### Work to be completed
From the entries that follow, pick out all lines holding "Table".

*** Opening of Listed entries ***

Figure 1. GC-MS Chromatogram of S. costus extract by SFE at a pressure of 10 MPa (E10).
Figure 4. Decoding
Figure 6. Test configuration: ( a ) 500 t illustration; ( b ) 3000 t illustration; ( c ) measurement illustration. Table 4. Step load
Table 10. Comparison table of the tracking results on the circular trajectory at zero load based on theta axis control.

*** Close of Listed entries ***
*** Opening of Listed entries ***

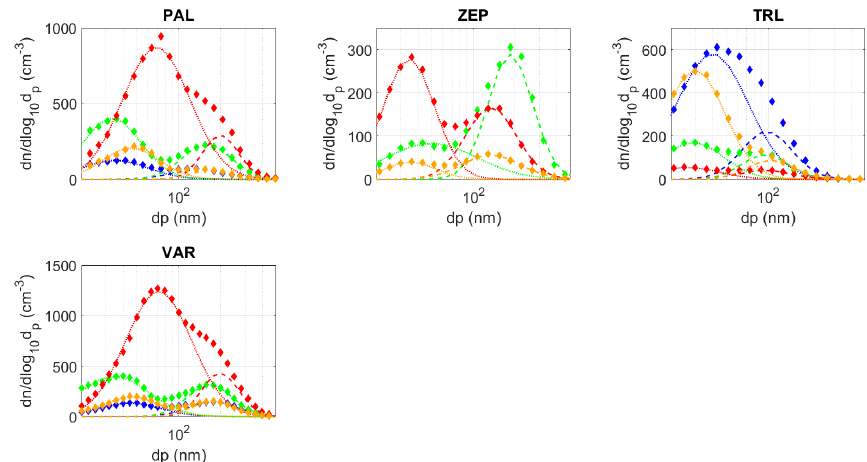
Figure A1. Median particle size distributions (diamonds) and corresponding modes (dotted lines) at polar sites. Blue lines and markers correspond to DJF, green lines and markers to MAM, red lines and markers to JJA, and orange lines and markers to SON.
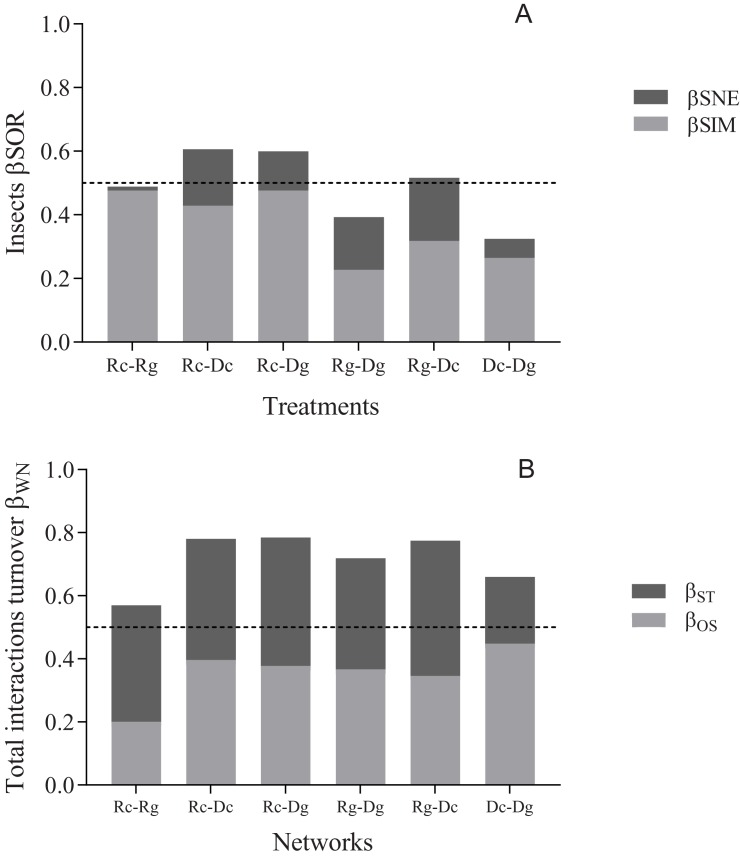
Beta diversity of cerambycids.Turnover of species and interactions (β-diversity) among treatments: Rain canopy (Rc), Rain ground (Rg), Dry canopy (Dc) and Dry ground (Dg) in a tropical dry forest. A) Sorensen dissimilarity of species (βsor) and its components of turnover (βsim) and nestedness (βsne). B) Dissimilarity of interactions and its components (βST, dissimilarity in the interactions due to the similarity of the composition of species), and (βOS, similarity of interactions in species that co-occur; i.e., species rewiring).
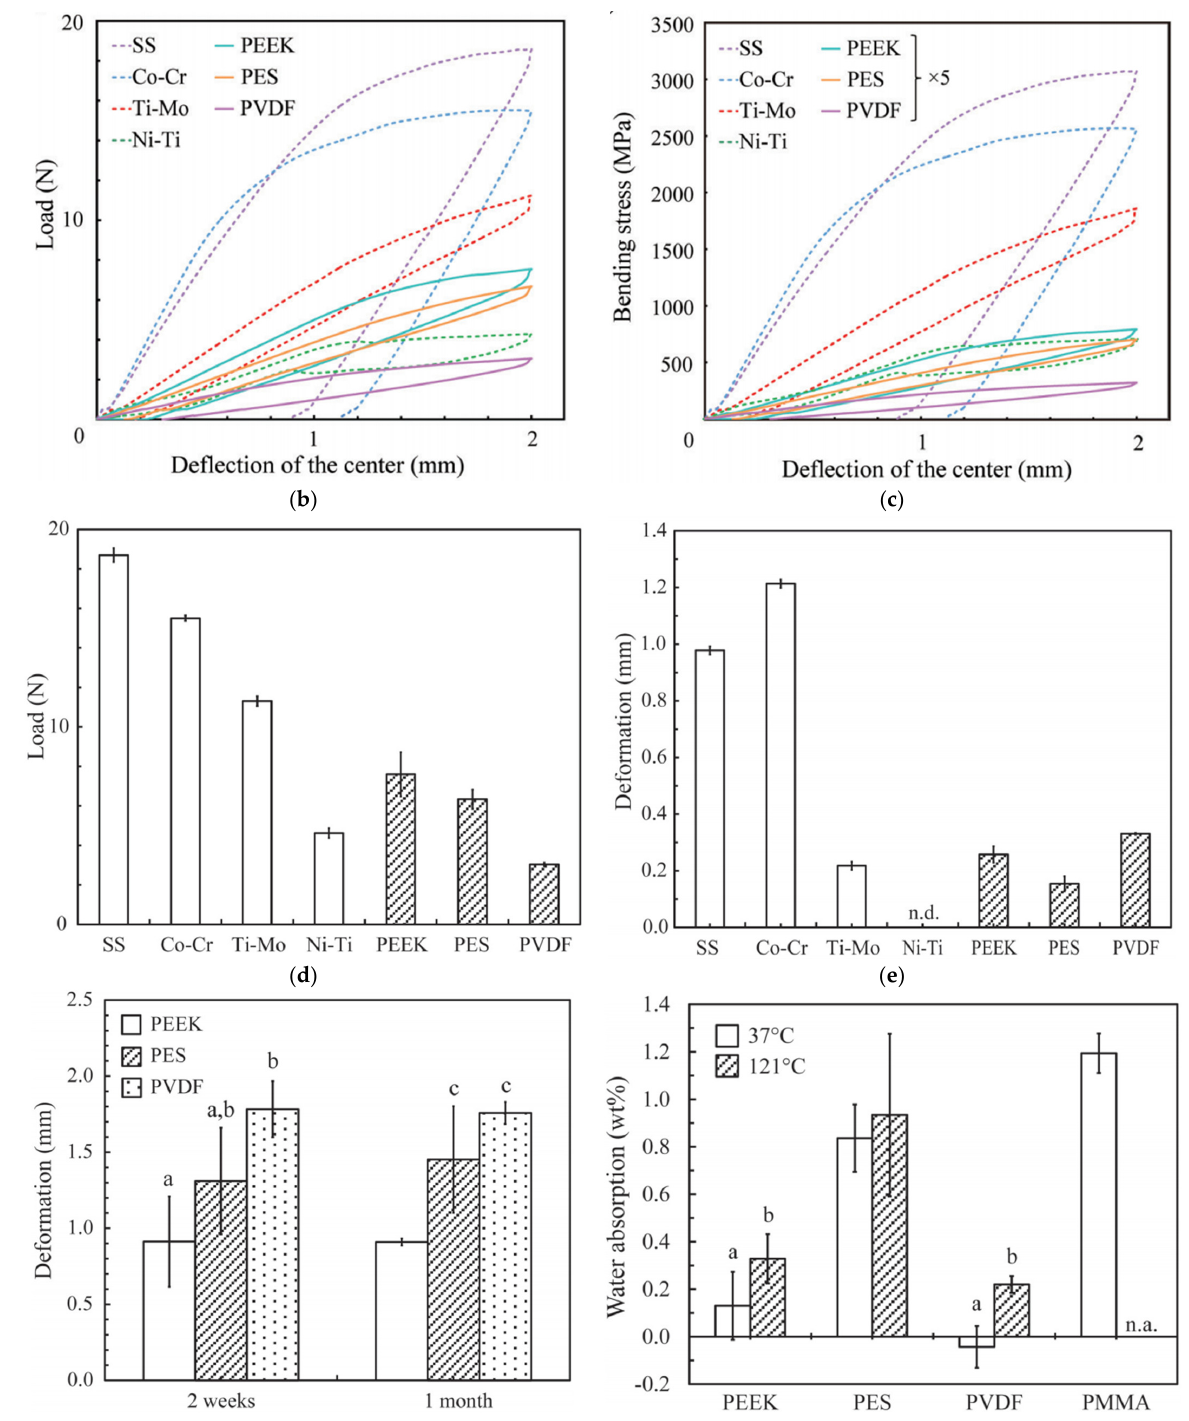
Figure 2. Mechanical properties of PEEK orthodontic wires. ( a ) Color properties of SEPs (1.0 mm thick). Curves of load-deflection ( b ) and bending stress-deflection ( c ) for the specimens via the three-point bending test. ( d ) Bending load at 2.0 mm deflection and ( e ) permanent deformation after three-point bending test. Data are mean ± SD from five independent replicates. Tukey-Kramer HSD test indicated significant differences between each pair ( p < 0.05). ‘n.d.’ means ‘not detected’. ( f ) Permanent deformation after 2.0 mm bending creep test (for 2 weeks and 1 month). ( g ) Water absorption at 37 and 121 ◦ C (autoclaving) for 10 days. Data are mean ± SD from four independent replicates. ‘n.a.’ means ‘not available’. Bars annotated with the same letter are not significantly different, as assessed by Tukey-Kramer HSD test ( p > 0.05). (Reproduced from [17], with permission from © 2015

*** Close of Listed entries ***

### Written response
Figure 6. Test configuration: ( a ) 500 t illustration; ( b ) 3000 t illustration; ( c ) measurement illustration. Table 4. Step load
Table 10. Comparison table of the tracking results on the circular trajectory at zero load based on theta axis control.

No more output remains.